EXERCISE PROMPT
Restate the lines exactly, starting at the line that contains "03:15 AM by" and finishing with the final line of the records.

*** Block opens ***

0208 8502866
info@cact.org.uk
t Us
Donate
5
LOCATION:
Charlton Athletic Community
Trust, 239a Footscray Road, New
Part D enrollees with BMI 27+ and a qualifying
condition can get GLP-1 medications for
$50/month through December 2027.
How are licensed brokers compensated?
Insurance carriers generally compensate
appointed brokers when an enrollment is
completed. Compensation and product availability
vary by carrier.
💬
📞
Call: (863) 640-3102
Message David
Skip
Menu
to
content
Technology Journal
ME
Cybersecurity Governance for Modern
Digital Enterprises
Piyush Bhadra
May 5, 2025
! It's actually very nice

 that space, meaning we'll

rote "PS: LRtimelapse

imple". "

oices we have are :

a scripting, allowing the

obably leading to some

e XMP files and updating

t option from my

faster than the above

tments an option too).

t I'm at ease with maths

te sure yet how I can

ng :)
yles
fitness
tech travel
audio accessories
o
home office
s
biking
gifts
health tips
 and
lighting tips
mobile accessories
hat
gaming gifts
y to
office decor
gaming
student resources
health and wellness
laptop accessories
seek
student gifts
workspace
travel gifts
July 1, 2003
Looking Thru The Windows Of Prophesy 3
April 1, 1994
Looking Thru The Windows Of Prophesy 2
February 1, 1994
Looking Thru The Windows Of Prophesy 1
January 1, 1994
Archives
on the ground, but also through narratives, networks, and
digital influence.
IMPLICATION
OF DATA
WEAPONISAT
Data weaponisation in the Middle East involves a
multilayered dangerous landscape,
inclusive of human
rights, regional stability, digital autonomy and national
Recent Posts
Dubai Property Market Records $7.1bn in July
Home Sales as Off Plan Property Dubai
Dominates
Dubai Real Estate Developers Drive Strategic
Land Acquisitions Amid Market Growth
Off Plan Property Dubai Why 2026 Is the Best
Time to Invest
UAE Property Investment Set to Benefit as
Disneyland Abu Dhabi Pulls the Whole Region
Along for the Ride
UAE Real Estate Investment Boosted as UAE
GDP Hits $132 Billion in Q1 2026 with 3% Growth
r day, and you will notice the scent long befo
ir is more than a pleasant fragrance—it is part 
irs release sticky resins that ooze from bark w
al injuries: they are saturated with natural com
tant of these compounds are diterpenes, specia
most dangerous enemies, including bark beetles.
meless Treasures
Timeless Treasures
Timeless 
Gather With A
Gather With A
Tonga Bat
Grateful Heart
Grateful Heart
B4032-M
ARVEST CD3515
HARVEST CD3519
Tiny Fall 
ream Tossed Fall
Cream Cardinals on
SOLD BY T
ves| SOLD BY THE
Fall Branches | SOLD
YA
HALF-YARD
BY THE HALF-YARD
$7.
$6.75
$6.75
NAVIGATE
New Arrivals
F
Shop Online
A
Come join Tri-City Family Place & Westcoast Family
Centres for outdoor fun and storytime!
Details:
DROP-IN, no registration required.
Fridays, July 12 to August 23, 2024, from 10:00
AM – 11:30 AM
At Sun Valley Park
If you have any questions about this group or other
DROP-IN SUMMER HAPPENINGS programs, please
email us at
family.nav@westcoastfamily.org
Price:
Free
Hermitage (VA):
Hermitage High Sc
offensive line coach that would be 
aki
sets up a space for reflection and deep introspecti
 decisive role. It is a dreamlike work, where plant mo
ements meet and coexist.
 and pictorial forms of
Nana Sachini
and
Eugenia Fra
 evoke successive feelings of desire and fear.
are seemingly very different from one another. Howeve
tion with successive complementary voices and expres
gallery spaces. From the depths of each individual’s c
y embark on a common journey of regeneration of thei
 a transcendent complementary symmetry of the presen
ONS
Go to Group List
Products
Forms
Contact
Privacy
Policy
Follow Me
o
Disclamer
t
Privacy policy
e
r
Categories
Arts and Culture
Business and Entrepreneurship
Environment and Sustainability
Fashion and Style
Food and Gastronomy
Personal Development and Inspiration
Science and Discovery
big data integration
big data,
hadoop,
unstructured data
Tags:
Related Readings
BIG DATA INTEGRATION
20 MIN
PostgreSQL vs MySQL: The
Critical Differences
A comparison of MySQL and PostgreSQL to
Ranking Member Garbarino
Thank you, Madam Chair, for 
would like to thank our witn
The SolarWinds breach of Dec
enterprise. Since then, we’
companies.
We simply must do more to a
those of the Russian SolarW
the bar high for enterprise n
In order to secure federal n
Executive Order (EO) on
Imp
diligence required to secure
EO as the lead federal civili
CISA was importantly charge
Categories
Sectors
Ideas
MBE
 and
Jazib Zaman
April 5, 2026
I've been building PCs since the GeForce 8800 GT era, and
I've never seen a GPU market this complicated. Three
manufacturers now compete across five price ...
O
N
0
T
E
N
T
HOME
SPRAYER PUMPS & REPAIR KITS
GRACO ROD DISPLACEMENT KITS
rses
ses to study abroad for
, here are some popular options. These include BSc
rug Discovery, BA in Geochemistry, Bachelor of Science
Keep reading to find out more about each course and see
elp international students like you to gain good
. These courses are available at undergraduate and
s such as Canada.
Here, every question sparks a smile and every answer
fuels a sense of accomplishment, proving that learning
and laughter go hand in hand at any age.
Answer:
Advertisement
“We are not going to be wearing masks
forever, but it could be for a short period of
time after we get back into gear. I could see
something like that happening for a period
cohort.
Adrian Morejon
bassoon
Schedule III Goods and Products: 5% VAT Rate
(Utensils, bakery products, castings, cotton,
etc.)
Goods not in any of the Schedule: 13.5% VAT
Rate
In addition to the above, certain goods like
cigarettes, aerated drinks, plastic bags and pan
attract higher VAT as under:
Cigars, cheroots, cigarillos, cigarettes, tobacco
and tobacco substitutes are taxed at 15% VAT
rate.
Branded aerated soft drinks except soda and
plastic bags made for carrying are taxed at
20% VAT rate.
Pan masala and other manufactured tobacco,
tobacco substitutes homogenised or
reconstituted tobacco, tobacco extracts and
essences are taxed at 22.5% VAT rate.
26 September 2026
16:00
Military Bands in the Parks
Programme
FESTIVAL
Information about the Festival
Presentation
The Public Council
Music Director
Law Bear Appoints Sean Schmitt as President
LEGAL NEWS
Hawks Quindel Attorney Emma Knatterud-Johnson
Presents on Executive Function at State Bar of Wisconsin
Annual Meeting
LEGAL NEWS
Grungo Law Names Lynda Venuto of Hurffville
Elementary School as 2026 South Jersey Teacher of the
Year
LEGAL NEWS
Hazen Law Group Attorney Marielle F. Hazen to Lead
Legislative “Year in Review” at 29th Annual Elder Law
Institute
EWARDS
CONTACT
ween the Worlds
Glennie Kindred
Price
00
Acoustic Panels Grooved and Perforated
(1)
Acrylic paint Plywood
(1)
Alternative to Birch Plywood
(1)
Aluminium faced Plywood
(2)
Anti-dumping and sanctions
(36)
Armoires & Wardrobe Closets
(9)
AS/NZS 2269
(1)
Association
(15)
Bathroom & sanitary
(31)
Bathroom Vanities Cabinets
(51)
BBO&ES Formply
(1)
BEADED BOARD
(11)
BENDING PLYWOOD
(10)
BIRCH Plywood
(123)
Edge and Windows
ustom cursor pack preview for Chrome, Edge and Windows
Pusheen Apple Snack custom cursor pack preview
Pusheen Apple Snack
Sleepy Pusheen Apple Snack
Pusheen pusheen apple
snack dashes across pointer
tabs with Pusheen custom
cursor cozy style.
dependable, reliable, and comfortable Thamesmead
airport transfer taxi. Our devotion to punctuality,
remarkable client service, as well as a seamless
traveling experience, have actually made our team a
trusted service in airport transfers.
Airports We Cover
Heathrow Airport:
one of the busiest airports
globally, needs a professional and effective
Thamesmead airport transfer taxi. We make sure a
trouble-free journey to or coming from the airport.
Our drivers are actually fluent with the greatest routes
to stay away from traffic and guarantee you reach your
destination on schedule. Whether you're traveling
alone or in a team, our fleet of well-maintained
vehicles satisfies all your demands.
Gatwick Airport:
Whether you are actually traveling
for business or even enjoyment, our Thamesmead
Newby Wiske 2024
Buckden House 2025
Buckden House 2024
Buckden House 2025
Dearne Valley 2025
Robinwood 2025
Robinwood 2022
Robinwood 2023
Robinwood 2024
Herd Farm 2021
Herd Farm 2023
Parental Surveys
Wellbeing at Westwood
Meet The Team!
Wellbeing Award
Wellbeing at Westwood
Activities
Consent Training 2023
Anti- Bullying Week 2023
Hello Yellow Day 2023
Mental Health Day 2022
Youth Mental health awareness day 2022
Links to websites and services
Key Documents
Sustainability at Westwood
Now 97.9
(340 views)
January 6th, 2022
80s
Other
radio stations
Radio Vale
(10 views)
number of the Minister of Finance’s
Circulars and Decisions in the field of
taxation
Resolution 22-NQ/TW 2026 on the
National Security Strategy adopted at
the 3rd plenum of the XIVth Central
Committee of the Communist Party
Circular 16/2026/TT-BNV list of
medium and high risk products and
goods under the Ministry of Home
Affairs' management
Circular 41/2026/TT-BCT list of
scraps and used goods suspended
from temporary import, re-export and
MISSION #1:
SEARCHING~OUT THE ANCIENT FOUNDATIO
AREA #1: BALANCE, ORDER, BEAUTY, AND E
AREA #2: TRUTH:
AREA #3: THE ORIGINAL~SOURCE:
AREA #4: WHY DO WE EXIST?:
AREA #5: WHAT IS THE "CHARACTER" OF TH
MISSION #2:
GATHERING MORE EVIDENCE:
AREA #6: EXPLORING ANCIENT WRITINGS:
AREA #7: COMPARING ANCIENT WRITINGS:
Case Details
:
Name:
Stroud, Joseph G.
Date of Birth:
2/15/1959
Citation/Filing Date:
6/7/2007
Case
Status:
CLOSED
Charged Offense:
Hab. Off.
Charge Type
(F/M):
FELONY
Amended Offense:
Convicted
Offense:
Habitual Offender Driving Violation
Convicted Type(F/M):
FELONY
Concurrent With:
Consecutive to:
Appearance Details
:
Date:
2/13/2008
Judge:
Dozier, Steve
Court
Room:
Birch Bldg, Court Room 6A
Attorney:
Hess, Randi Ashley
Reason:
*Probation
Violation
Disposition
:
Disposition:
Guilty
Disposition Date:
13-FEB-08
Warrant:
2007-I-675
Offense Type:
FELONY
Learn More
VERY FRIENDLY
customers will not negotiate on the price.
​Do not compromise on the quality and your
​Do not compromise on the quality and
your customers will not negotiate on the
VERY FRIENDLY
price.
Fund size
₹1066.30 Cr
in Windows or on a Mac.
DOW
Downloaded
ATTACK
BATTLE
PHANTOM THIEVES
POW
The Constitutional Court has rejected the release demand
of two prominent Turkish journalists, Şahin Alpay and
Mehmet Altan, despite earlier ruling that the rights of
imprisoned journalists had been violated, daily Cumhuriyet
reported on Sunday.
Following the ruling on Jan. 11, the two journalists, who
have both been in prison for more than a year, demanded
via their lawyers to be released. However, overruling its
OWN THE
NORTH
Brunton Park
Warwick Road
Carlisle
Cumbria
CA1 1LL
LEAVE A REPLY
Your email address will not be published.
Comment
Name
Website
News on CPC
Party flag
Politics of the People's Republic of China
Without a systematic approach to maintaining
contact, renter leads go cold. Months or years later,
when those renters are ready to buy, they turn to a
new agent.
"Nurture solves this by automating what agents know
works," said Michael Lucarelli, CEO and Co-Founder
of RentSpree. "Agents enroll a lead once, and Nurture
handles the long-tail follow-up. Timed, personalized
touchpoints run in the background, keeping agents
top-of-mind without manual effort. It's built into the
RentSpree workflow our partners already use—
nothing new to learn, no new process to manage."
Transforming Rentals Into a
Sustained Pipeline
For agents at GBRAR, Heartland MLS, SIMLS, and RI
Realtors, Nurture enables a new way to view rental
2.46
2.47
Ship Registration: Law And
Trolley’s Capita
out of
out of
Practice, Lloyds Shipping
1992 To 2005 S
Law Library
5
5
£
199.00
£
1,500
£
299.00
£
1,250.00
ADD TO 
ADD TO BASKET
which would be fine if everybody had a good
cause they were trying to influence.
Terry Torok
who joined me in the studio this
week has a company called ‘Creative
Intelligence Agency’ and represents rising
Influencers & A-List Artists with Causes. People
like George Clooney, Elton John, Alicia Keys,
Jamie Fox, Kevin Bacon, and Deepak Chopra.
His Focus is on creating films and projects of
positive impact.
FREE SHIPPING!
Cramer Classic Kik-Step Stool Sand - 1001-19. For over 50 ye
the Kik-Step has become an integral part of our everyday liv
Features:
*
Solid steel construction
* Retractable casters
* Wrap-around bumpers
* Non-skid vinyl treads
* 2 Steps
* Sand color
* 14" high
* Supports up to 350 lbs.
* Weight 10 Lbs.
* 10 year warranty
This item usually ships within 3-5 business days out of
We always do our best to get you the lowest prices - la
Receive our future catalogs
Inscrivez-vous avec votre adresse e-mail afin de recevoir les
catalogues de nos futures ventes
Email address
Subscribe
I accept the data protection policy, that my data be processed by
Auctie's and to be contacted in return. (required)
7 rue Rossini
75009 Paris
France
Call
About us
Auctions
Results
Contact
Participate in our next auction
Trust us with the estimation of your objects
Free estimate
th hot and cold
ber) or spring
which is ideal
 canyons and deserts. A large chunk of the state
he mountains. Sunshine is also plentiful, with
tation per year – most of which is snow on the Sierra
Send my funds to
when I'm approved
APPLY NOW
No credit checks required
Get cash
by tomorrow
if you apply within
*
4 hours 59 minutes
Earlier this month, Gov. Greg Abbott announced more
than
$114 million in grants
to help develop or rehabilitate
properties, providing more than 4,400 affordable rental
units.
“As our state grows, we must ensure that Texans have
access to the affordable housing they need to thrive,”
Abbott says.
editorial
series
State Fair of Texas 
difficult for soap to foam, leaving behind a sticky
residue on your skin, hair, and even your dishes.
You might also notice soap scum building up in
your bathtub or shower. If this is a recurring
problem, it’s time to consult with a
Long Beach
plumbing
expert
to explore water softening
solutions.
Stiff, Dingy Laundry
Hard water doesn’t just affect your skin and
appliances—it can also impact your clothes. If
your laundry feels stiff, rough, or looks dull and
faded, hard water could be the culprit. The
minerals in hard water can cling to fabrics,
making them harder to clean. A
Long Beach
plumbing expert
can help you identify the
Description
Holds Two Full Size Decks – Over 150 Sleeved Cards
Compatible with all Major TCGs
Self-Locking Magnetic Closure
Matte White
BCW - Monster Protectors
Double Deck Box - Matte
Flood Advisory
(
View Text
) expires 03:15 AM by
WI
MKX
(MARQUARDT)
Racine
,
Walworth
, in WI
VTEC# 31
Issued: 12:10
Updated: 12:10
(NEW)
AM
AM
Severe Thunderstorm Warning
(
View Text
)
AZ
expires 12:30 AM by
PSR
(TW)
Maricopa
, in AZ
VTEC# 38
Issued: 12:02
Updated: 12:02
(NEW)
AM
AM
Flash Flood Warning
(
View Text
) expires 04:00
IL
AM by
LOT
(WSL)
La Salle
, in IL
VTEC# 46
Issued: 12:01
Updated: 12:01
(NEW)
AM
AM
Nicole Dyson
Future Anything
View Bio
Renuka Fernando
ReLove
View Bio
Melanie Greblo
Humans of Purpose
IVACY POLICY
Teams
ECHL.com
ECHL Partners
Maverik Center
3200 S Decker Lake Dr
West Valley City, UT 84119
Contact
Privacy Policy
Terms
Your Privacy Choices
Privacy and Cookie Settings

*** Block closes ***

EXERCISE SOLUTION
) expires 03:15 AM by
WI
MKX
(MARQUARDT)
Racine
,
Walworth
, in WI
VTEC# 31
Issued: 12:10
Updated: 12:10
(NEW)
AM
AM
Severe Thunderstorm Warning
(
View Text
)
AZ
expires 12:30 AM by
PSR
(TW)
Maricopa
, in AZ
VTEC# 38
Issued: 12:02
Updated: 12:02
(NEW)
AM
AM
Flash Flood Warning
(
View Text
) expires 04:00
IL
AM by
LOT
(WSL)
La Salle
, in IL
VTEC# 46
Issued: 12:01
Updated: 12:01
(NEW)
AM
AM
Nicole Dyson
Future Anything
View Bio
Renuka Fernando
ReLove
View Bio
Melanie Greblo
Humans of Purpose
IVACY POLICY
Teams
ECHL.com
ECHL Partners
Maverik Center
3200 S Decker Lake Dr
West Valley City, UT 84119
Contact
Privacy Policy
Terms
Your Privacy Choices
Privacy and Cookie Settings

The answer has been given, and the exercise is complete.